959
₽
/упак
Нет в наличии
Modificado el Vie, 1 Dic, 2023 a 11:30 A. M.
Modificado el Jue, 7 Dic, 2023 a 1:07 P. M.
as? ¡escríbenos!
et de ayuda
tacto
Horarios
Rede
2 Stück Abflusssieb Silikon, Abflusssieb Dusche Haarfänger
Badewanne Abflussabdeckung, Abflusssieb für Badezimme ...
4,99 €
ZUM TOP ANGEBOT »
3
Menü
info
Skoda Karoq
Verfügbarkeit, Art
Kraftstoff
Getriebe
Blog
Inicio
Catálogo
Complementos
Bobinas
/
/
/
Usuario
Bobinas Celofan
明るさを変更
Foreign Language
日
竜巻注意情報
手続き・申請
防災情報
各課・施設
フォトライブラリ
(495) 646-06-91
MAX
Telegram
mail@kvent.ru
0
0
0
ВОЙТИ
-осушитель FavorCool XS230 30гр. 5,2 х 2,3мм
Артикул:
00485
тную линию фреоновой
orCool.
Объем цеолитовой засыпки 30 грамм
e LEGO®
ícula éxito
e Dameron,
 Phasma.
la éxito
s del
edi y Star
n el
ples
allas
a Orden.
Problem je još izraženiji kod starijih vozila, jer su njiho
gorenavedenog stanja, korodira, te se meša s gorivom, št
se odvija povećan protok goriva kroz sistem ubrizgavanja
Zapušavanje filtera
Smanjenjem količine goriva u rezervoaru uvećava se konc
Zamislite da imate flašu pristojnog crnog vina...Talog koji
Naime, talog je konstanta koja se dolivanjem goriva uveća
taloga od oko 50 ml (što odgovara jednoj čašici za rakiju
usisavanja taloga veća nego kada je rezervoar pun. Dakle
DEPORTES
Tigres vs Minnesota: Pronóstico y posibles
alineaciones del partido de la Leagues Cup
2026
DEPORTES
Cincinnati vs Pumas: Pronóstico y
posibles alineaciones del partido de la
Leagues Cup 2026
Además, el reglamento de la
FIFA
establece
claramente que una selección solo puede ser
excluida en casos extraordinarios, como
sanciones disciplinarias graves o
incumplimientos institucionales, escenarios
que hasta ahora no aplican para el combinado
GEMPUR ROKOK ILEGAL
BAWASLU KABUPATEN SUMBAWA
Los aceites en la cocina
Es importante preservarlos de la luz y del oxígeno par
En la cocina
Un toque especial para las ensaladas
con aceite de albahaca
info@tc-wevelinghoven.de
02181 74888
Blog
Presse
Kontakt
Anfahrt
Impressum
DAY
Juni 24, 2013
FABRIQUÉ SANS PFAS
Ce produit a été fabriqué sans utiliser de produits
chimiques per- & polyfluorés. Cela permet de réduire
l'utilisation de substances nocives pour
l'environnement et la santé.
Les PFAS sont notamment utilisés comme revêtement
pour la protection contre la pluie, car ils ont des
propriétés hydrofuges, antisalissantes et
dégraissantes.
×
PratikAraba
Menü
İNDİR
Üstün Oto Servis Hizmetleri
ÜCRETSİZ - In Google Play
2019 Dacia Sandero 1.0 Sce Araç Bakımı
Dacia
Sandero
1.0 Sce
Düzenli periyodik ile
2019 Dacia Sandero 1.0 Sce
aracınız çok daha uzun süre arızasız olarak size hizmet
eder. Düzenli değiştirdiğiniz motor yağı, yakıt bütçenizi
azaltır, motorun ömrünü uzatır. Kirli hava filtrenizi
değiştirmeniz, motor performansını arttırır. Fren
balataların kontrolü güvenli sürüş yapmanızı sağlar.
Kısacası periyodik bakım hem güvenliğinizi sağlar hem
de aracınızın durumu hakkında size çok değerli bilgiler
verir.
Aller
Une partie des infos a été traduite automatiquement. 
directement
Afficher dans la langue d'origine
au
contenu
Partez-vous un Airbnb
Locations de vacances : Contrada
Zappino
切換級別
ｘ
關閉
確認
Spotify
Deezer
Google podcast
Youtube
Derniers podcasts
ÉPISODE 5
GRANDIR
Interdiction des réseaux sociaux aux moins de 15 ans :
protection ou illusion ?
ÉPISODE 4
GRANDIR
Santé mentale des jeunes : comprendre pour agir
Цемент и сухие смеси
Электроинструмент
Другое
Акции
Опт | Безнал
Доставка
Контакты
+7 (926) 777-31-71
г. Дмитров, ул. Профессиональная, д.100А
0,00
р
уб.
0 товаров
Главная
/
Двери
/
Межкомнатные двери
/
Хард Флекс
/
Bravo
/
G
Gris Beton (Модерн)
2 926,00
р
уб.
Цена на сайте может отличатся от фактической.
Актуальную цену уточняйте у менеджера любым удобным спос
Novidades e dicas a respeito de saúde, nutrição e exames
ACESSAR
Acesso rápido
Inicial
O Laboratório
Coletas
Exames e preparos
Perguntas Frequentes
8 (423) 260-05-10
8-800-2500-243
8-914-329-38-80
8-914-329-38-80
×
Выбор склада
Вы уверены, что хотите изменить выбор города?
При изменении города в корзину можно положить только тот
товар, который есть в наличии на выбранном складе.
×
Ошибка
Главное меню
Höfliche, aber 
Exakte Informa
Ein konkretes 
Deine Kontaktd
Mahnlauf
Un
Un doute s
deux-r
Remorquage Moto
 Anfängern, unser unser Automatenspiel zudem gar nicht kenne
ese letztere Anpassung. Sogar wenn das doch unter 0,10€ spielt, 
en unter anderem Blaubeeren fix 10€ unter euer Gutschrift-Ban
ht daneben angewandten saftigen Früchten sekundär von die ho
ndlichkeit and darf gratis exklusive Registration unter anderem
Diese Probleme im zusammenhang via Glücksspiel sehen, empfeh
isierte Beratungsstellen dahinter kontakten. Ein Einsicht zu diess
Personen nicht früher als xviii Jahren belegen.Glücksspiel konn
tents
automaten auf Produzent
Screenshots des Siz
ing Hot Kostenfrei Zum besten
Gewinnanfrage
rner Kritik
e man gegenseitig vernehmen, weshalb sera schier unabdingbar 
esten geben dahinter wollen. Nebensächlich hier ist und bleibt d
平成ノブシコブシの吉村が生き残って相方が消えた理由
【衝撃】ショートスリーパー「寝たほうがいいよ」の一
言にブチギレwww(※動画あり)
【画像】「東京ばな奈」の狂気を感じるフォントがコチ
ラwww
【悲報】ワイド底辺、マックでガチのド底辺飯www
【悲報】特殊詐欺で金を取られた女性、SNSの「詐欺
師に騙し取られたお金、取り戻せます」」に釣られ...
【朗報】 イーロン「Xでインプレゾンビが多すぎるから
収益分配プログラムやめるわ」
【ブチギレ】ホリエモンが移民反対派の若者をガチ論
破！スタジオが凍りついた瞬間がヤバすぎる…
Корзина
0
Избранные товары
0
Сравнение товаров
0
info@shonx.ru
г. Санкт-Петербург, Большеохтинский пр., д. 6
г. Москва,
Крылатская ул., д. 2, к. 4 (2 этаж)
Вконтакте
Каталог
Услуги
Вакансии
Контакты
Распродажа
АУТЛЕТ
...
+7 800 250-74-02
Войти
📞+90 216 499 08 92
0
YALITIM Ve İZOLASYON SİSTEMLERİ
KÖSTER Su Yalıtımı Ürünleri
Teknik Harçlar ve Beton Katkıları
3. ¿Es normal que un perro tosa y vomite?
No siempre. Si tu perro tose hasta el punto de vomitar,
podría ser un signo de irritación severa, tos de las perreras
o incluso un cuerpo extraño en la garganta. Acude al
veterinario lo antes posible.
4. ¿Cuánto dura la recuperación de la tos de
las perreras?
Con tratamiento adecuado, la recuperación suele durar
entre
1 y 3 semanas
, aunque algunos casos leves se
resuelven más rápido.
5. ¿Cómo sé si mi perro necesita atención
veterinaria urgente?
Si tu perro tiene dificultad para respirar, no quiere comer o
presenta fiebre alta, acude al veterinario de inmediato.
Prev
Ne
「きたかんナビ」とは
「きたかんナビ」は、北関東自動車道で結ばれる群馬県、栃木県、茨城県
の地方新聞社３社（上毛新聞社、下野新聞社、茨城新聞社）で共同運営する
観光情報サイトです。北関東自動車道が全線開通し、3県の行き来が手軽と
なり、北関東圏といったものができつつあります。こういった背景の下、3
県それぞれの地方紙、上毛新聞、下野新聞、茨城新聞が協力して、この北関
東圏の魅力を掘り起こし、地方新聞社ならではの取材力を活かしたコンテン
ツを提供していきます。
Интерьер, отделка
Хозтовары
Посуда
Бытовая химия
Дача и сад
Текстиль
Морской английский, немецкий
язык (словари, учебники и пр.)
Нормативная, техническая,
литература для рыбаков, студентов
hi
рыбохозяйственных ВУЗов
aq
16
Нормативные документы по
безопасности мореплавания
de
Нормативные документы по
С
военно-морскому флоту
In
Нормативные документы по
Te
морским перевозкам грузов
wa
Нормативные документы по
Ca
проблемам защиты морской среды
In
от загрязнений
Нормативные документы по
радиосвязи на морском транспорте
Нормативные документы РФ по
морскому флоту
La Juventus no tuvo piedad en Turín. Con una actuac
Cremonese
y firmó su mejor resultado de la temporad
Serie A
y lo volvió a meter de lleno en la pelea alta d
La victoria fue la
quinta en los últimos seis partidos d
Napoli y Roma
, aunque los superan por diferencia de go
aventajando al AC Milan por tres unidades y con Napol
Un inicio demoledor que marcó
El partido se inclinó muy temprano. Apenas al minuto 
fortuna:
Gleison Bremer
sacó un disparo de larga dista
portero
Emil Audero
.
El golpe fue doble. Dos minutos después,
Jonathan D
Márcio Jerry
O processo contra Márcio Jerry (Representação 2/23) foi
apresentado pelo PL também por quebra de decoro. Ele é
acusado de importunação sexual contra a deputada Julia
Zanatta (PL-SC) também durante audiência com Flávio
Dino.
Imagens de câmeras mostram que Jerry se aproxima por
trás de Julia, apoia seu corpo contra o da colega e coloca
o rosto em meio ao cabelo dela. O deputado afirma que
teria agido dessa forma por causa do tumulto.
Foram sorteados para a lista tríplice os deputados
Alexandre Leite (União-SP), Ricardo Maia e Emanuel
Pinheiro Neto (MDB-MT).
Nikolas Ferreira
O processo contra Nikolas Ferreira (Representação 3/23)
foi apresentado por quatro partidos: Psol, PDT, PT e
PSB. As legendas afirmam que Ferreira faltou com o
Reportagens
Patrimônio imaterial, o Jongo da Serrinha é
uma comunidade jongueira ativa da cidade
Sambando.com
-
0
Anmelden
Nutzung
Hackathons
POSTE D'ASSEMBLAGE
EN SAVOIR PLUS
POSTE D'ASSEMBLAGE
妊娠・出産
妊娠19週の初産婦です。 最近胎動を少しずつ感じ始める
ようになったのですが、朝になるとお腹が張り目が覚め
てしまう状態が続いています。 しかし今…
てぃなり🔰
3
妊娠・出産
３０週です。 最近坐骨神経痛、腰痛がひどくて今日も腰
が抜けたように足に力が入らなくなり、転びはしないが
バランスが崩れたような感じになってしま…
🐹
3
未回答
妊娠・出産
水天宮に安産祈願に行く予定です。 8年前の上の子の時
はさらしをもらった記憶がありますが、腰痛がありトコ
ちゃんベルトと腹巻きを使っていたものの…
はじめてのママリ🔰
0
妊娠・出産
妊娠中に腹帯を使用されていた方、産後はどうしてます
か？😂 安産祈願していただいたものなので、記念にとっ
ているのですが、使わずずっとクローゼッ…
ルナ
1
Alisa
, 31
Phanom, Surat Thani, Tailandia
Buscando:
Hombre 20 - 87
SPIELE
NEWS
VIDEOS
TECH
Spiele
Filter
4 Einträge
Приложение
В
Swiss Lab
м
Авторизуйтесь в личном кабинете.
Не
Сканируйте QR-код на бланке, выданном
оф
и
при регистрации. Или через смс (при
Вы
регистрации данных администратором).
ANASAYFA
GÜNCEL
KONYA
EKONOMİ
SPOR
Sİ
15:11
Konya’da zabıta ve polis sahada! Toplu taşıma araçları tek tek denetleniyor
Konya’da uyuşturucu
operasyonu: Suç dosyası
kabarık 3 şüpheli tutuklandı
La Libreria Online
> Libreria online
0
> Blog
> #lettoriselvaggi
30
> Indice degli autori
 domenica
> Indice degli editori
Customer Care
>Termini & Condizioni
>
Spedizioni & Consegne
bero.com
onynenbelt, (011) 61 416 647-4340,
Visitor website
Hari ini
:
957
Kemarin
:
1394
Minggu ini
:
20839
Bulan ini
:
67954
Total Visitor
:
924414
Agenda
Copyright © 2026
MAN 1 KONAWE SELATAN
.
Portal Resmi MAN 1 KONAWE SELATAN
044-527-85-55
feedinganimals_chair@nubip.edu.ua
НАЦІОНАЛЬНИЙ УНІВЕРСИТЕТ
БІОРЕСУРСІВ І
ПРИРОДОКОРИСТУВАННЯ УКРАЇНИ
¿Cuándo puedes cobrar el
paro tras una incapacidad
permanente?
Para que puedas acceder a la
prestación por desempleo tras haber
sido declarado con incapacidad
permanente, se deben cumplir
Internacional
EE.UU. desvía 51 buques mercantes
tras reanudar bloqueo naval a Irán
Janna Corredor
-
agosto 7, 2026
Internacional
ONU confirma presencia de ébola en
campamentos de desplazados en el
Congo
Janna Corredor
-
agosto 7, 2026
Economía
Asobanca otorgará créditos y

########################################

• TASK TO CARRY OUT:
Return the material exactly as it stands above, but only from its first line to the line containing "-осушитель FavorCool XS230 30гр. 5,2 х 2,3мм", both ends included.

• RESULT FOR THIS EXERCISE:
959
₽
/упак
Нет в наличии
Modificado el Vie, 1 Dic, 2023 a 11:30 A. M.
Modificado el Jue, 7 Dic, 2023 a 1:07 P. M.
as? ¡escríbenos!
et de ayuda
tacto
Horarios
Rede
2 Stück Abflusssieb Silikon, Abflusssieb Dusche Haarfänger
Badewanne Abflussabdeckung, Abflusssieb für Badezimme ...
4,99 €
ZUM TOP ANGEBOT »
3
Menü
info
Skoda Karoq
Verfügbarkeit, Art
Kraftstoff
Getriebe
Blog
Inicio
Catálogo
Complementos
Bobinas
/
/
/
Usuario
Bobinas Celofan
明るさを変更
Foreign Language
日
竜巻注意情報
手続き・申請
防災情報
各課・施設
フォトライブラリ
(495) 646-06-91
MAX
Telegram
mail@kvent.ru
0
0
0
ВОЙТИ
-осушитель FavorCool XS230 30гр. 5,2 х 2,3мм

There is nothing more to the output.